- Interactive map of Horenline Creek Provincial Park
- Location: Cassiar Land District, British Columbia, Canada
- Nearest city: Liard River, BC
- Coordinates: 59°00′04″N 127°17′09″W﻿ / ﻿59.00111°N 127.28583°W
- Area: 298 ha (740 acres)
- Established: June 28, 1999
- Governing body: BC Parks

= Horneline Creek Provincial Park =

Provincial park in British Columbia, Canada

Horneline Creek Provincial Park is a provincial park in far northern British Columbia, Canada. It is located west of the Kechika River about 130 km south of Lower Post and 30 km north of Denetiah Provincial Park and southwest of the community of Liard River. It can be accessed via river boat or by foot.

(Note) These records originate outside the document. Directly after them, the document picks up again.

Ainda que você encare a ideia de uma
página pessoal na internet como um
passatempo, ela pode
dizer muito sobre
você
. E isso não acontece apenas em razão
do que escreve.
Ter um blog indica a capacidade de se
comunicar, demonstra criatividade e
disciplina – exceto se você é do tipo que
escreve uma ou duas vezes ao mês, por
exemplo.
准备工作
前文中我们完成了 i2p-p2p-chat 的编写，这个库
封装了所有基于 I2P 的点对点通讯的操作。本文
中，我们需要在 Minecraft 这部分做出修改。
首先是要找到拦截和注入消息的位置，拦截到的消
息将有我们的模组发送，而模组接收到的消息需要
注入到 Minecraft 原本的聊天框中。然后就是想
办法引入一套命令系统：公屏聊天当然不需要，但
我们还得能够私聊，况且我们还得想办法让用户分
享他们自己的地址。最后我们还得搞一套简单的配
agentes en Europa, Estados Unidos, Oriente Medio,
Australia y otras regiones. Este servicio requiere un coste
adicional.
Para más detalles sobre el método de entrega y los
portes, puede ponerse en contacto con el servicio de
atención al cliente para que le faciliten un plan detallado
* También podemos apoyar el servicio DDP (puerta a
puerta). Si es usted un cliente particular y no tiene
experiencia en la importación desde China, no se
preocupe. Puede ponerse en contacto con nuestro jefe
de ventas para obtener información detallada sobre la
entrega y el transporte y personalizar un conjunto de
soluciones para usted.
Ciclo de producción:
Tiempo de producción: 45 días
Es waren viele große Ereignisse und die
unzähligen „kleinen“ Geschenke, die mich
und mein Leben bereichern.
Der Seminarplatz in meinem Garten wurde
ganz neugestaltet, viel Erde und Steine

The park protects mountain goat habitat, namely a canyon formed by Horneline Creek cutting through a glacial terrace, and is accessed via the Kechika River, with a 250 km boat trip from Fireside. The Davie Trail, a historic trail from Fort Ware to Lower Post, traverses part of the Kechika River next to the Rocky Mountain Trench.

==Flora and fauna==
The steep-walled canyon formed by Horneline Creek's course through the glacial terrace has exposed a natural mineral lick, attracting 60 to 75 goats at a time. Grasslands and groups of aspen line the canyon's rim.